On Wednesday 15 February 2006 14:20, Michael Teichgräber wrote:
> Hi,
>
> when loading some html files, just converted to utf-8, into Amaya I
> realized that non-ascii characters were displayed broken (i.e. as if
> watched in iso-8859-1 mode), and the Document Information window said
> "Charset: Unknown".
>
> The pages were sent to Amaya by a CGI program with a Content-Type of
> "text/html; charset=utf-8", so I wondered what could be wrong.
>
> It seems to be caused by the existence of another header
> "Cache-Control: no-cache", that is sent by the CGI program too. If
> that header is present, the charset information seems to be ignored,
> even if Amaya's cache is disabled. If, however, I leave this header
> out, Amaya recognizes the character coding as utf-8, and the display
> is fine.
>
> I suppose the charset info shouldn't be discarded in that case.
> Perhaps it is not available anymore after the `no-cache' information
> has been processed? Both Amaya 8.5 and 9.4 show this behaviour.
>
> Regards,
>
> Michael

Amaya implements the standard policy:
1. Charset given in HTTP header
2. If not defined Charset given in xml declaration
3. If not defined Charset given in meta
4. If not defined use default Charset ( iso-8859-1  for HTML documents, utf-8 
for XHTML documents). If the document is declared XHTML and is served with 
text/html, the result could depend on the Web client.

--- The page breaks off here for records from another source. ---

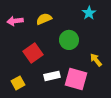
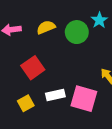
green circle: (69, 40) -> (77, 32), moved
yellow square: (18, 83) -> (26, 103), moved

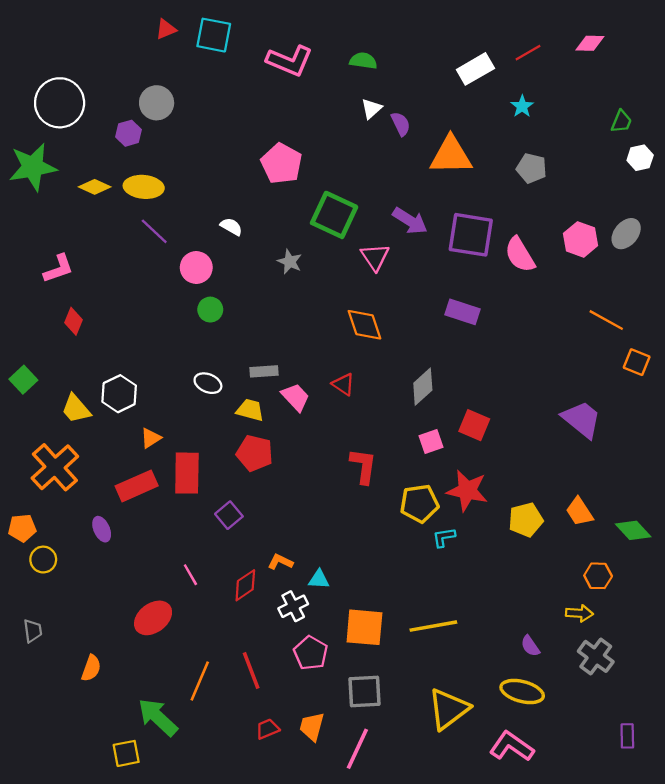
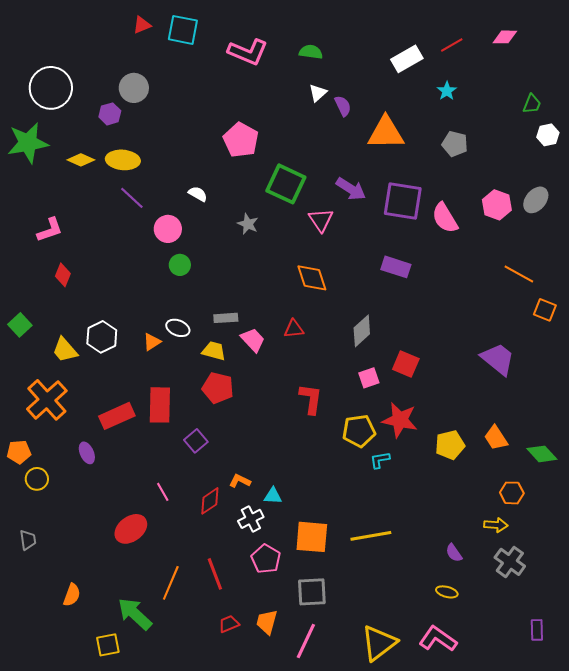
red triangle: (343, 384) -> (294, 329), turned -40
orange triangle: (151, 438) -> (152, 342), moved
orange semicircle: (91, 668) -> (72, 595), moved
yellow ellipse: (522, 692) -> (447, 592), size x0.6
yellow triangle: (449, 709) -> (379, 643), moved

We know that some browsers try to guess the real document encoding.
Amaya doesn't do that, as its goal is to help people to generate correct 
pages.

-- 
     Irène.
-----
Irène Vatton                     INRIA Rhône-Alpes
INRIA                               ZIRST
e-mail: Irene.Vatton@inria.fr       655 avenue de l'Europe
Tel.: +33 4 76 61 53 61             Montbonnot
Fax:  +33 4 76 61 52 07             38334 Saint Ismier Cedex - France

Received on Friday, 17 February 2006 16:27:26 UTC